Nine-parameter box outputs
.....

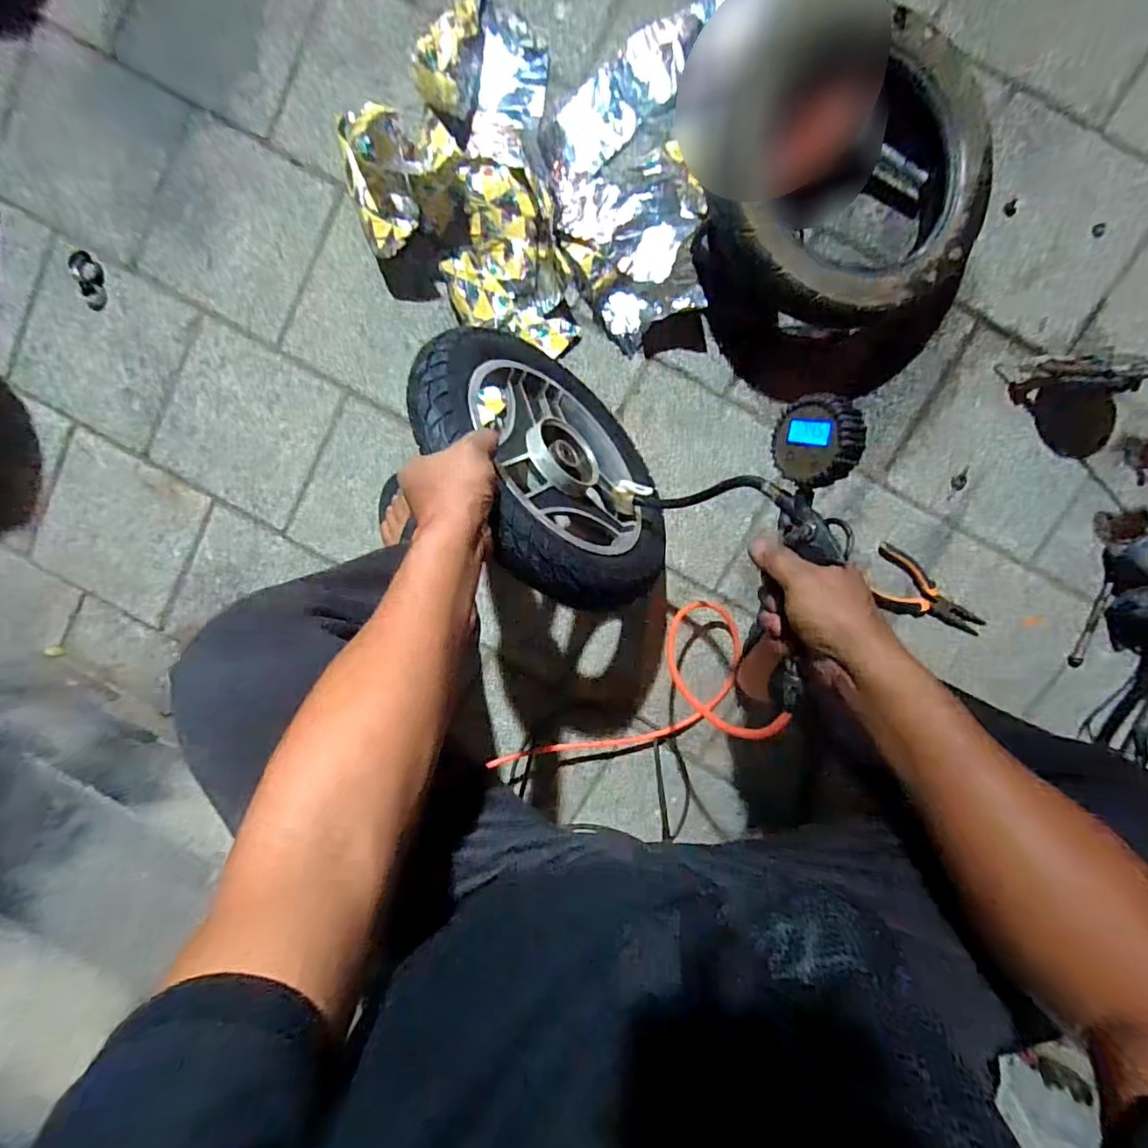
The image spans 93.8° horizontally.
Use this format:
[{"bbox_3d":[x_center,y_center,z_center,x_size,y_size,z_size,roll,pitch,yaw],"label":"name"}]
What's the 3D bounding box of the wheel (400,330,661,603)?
[{"bbox_3d":[-0.014,-0.124,0.614,0.058,0.343,0.336,-32,84,34],"label":"wheel"}]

.....

_The problem_:
Without including the pictures, reproduce all entries exactly.

_Answer section_:
The image spans 93.8° horizontally.
Use this format:
[{"bbox_3d":[x_center,y_center,z_center,x_size,y_size,z_size,roll,pitch,yaw],"label":"name"}]
What's the 3D bounding box of the wheel (400,330,661,603)?
[{"bbox_3d":[-0.014,-0.124,0.614,0.058,0.343,0.336,-32,84,34],"label":"wheel"}]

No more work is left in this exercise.